WHAT YOU NEED TO DO
• A. In the igraph shortest-paths thread, what does the algorithm do when the shortest path from i to j on the full network has length 0 or 1?
• B. Reproduce the portion of the igraph shortest-paths thread starting with "split the graph" and going on through "edge.color = E(g)$id)".
• C. Carry on the igraph shortest-paths thread from the point where it stops.

READING TEXT

______________________________

Shortest Paths based on edge attribute with igraph - r

I'm trying to get the shortest paths of a graph but based on its edge ids.
So having the following graph:
library(igraph)
set.seed(45)
g <- erdos.renyi.game(25, 1/10, directed = TRUE)
E(g)$id <- sample(1:3, length(E(g)), replace = TRUE)
The shortest_paths(g, 1, V(g)) function finds all the shortest paths from node 1 to all the other nodes. However, I would like to calculate this, not just by following the geodesic distance, but a mix between the geodesic distance, and the minimum of edge id changes.
For example if this would be a train network, and the edge ids would represent trains. I would like to calculate how to get from node A to all the other nodes using the shortest path, but while changing the least amount of time of trains.

OK I think I have a working solution, although the code is a little ugly. The basic algorithm (lets call it gs(i, j)) goes like this: If we want to find the shortest train journey from i to j (gs(i, j)) we:
find the shortest path from i to j considering all trains. if this path is length 0 or 1 return it (there is either no path or a path on 1 train)
split the graph up by 'trains' (subset graph by edges) so as to consider each train network separately, and find the shortest path between i and j in each individual train network
if a single train will get you from i to j, return the train route with the fewest stops between i and j, else
if no single train runs from i to j then call gs(i, j-1) where (j-1) is the stop before j in the shortest path between i and j on the full network.
So basically, we look to see if a single train can do it, and if it can't we call the function recursively looking if a single train can get you to the stop before the last stop, etc. etc.
library(igraph)
# First your data
set.seed(45)
g <- erdos.renyi.game(25, 1/10, directed = TRUE)
E(g)$id <- sample(1:3, length(E(g)), replace = TRUE)
plot(g, edge.color = E(g)$id)
# The function takes as arguments the graph, and the id of the vertex
# you want to go from/to. It should work for a vector of
# destinations but I have not rigorously tested it so proceed with
# caution!
get.shortest.routes <- function(g, from, to){
train.routes <- lapply(unique(E(g)$id), function(id){subgraph.edges(g, eids = which(E(g)$id==id), delete.vertices = F)})
target.sp <- shortest_paths(g, from = from, to = to, output = 'vpath')$vpath
single.train.paths <- lapply(train.routes, function(gs){shortest_paths(gs, from = from, to = to, output = 'vpath')$vpath})

______________________________

Records from a collection
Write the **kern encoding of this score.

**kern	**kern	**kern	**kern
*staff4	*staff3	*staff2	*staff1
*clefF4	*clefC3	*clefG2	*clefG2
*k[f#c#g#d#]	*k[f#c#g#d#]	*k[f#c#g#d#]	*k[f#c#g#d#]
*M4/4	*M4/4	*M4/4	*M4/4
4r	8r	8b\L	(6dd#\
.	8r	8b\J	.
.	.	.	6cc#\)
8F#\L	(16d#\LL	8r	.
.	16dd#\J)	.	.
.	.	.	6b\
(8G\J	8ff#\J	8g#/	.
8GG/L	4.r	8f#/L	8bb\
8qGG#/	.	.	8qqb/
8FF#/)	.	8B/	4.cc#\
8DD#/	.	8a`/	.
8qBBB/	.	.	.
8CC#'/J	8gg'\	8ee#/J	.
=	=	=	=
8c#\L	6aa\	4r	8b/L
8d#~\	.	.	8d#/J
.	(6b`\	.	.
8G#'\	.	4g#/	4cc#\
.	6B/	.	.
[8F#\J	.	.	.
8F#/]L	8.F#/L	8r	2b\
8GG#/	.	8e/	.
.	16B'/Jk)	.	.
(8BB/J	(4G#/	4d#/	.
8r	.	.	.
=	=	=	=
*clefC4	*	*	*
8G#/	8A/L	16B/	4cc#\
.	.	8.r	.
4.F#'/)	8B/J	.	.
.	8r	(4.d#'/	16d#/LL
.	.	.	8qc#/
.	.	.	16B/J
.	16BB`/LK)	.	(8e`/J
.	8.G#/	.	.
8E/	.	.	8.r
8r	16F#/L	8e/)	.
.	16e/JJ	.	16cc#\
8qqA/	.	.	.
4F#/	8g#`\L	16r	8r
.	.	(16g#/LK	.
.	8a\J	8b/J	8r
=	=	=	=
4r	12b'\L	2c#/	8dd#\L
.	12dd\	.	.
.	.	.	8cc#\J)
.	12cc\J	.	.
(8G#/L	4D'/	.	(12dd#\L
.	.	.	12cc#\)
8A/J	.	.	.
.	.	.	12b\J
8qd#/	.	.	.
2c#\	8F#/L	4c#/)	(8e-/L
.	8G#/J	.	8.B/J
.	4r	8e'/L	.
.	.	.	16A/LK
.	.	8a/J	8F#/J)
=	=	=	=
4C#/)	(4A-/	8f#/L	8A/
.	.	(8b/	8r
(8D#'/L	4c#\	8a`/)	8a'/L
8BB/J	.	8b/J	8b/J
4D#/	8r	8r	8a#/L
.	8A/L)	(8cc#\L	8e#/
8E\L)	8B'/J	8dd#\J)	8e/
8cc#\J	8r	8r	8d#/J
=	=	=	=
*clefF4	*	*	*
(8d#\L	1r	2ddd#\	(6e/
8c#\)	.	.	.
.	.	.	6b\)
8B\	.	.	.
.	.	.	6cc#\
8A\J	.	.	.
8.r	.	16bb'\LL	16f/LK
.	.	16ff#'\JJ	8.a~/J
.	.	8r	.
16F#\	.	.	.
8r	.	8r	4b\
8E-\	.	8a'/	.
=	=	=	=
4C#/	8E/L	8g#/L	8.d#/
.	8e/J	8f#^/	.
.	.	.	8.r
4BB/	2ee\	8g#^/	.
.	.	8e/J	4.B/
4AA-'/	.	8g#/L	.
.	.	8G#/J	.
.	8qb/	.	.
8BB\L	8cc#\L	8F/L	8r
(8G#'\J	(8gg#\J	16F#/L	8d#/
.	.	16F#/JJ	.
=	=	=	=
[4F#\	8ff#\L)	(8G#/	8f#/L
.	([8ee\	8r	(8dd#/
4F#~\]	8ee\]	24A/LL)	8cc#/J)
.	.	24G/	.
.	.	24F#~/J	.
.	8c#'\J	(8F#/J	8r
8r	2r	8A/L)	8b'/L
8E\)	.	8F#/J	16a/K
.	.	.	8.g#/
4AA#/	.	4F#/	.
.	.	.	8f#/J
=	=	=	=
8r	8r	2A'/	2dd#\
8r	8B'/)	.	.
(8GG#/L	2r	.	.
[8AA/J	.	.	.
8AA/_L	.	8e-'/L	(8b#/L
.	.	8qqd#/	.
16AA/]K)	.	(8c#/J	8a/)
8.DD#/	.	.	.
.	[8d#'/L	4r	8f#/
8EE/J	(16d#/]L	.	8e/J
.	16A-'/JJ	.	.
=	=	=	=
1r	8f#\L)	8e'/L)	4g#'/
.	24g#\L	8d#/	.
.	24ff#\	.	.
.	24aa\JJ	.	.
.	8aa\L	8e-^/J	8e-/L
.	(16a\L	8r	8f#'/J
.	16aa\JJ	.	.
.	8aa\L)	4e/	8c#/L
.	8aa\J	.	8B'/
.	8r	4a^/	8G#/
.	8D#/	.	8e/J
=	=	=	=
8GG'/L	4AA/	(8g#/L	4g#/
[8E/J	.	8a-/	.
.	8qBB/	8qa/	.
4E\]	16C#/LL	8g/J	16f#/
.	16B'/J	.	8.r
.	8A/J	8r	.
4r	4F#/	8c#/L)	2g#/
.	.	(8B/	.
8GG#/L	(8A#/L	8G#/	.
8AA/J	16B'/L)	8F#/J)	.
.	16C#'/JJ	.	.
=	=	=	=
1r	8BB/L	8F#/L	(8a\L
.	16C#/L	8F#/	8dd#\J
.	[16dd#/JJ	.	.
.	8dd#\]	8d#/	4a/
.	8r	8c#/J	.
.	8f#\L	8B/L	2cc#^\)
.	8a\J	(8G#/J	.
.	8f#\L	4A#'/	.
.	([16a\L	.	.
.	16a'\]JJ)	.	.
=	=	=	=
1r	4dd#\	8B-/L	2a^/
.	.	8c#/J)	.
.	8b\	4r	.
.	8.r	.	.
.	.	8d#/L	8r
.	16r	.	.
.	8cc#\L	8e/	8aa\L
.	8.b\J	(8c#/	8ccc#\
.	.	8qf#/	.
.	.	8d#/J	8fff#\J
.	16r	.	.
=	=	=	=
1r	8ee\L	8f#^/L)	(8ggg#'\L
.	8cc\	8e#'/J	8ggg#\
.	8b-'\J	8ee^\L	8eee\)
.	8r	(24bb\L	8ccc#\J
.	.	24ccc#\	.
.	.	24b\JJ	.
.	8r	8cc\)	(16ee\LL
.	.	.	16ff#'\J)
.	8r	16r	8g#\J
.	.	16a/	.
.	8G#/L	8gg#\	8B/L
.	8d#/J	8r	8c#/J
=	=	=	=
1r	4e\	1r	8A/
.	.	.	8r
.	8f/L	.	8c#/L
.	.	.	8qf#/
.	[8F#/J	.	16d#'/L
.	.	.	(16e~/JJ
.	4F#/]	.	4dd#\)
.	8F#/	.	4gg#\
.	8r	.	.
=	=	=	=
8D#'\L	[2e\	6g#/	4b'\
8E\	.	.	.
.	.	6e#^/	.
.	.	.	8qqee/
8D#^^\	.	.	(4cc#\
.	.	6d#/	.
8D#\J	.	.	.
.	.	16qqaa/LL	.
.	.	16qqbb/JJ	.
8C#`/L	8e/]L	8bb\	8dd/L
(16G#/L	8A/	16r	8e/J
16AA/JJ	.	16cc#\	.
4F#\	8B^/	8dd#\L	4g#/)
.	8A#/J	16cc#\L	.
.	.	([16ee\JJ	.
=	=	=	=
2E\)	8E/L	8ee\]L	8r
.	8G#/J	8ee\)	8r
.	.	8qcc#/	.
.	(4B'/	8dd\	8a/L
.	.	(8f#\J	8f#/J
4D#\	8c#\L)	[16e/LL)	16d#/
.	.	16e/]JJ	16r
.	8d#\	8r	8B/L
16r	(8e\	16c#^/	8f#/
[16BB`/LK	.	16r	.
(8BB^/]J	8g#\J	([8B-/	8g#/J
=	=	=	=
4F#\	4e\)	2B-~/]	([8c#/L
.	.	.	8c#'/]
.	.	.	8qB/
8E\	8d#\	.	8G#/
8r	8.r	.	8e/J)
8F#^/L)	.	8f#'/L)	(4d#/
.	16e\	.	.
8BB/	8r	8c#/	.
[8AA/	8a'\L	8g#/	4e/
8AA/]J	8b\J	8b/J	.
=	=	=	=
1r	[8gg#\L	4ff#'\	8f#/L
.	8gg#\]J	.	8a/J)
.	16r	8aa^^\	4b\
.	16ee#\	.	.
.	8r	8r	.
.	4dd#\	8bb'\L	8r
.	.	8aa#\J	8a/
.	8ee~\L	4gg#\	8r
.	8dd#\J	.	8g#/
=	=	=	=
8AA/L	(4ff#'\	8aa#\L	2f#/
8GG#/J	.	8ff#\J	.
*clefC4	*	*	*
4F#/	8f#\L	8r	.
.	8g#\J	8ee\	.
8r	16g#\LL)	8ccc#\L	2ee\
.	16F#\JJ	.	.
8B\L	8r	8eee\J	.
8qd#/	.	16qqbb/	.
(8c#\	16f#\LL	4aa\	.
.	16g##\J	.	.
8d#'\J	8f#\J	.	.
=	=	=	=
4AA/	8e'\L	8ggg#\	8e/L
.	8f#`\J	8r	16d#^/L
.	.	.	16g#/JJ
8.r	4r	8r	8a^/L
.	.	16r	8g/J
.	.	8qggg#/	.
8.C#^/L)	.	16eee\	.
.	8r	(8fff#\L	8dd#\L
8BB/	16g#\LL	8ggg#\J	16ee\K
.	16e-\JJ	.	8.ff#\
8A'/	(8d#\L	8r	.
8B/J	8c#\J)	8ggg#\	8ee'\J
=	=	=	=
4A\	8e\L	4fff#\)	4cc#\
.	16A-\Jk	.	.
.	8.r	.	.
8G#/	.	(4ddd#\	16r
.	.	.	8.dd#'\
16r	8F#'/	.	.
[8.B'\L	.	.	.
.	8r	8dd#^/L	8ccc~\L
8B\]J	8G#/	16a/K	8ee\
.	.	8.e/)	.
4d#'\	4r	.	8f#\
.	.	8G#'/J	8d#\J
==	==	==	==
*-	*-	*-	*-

______________________________

RESPONSES
• A. It returns that path.

• B.
split the graph up by 'trains' (subset graph by edges) so as to consider each train network separately, and find the shortest path between i and j in each individual train network
if a single train will get you from i to j, return the train route with the fewest stops between i and j, else
if no single train runs from i to j then call gs(i, j-1) where (j-1) is the stop before j in the shortest path between i and j on the full network.
So basically, we look to see if a single train can do it, and if it can't we call the function recursively looking if a single train can get you to the stop before the last stop, etc. etc.
library(igraph)
# First your data
set.seed(45)
g <- erdos.renyi.game(25, 1/10, directed = TRUE)
E(g)$id <- sample(1:3, length(E(g)), replace = TRUE)
plot(g, edge.color = E(g)$id)

• C.
for (i in length(target.sp)){
if (length(target.sp[[i]]>1)) {
cands <- lapply(single.train.paths, function(l){l[[i]]})
if (sum(unlist(lapply(cands, length)))!=0) {
cands <- cands[lapply(cands, length)!=0]
cands <- cands[lapply(cands, length)==min(unlist(lapply(cands, length)))]
target.sp[[i]] <- cands[[1]]
} else {
target.sp[[i]] <- c(get.shortest.routes(g, from = as.numeric(target.sp[[i]][1]),
to = as.numeric(target.sp[[i]][(length(target.sp[[i]]) - 1)]))[[1]],
get.shortest.routes(g, from = as.numeric(target.sp[[i]][(length(target.sp[[i]]) - 1)]),
to = as.numeric(target.sp[[i]][length(target.sp[[i]])]))[[1]][-1])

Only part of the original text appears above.